The antenna has long been one of the most awkward design constraints in consumer electronics engineering. Every wireless device needs an antenna to transmit and receive radio signals, and the performance of that antenna — its gain, its ability to handle multiple frequency bands, its sensitivity — is directly tied to its physical size. As devices have become thinner, lighter, and more densely packed with other components, the space available for antennas has shrunk, creating a persistent tension between connectivity performance and form factor. This problem has become more acute with the transition to 5G, which requires devices to support a significantly wider range of frequency bands simultaneously, and with the proliferation of IoT devices that need reliable wireless connectivity in extremely small enclosures.

Sofant's MEMS-based antenna approach addresses this by using microfabrication techniques to produce antennas that are substantially smaller than conventional designs while maintaining competitive or superior performance across multiple frequency bands.

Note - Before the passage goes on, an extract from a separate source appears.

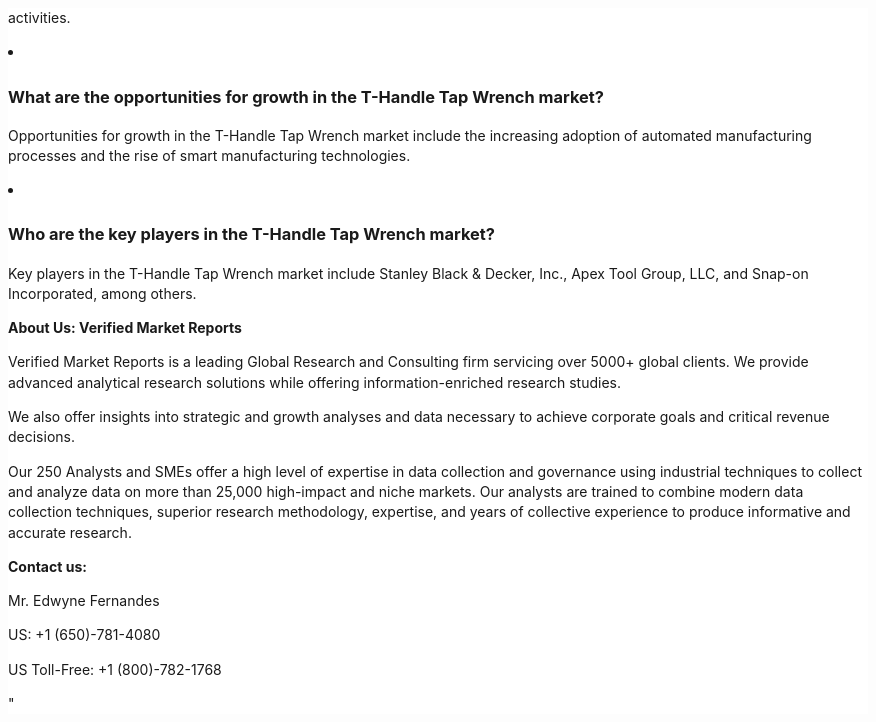 activities.</p>    </li>    <li>      <h3>What are the opportunities for growth in the T-Handle Tap Wrench market?</h3>      <p>Opportunities for growth in the T-Handle Tap Wrench market include the increasing adoption of automated manufacturing processes and the rise of smart manufacturing technologies.</p>    </li>    <li>      <h3>Who are the key players in the T-Handle Tap Wrench market?</h3>      <p>Key players in the T-Handle Tap Wrench market include Stanley Black & Decker, Inc., Apex Tool Group, LLC, and Snap-on Incorporated, among others.</p>    </li>  </ol></body></html></h3><p id="" class=""><strong>About Us: Verified Market Reports</strong></p><p id="" class="">Verified Market Reports is a leading Global Research and Consulting firm servicing over 5000+ global clients. We provide advanced analytical research solutions while offering information-enriched research studies.</p><p id="" class="">We also offer insights into strategic and growth analyses and data necessary to achieve corporate goals and critical revenue decisions.</p><p id="" class="">Our 250 Analysts and SMEs offer a high level of expertise in data collection and governance using industrial techniques to collect and analyze data on more than 25,000 high-impact and niche markets. Our analysts are trained to combine modern data collection techniques, superior research methodology, expertise, and years of collective experience to produce informative and accurate research.</p><p id="" class=""><strong>Contact us:</strong></p><p id="" class="">Mr. Edwyne Fernandes</p><p id="" class="">US: +1 (650)-781-4080</p><p id="" class="">US Toll-Free: +1 (800)-782-1768</p><p>"</p>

MEMS fabrication enables fine-grained control over the antenna's physical structure, allowing designs that would be impractical to produce using conventional manufacturing. The antennas can be fabricated directly onto semiconductor substrates, enabling integration with other chip-level components and simplifying the manufacturing process for device makers.

The Scottish Venture Fund backing reflects Scotland's growing deeptech ecosystem, anchored by the universities of Edinburgh and Glasgow, which have produced strong research in MEMS, semiconductors, and photonics. Kelvin Capital is a Scottish early-stage investor with particular experience in hardware and engineering companies. The funding will be used to further develop the antenna technology, advance towards manufacturing-ready designs, and build commercial relationships with consumer electronics and IoT device manufacturers.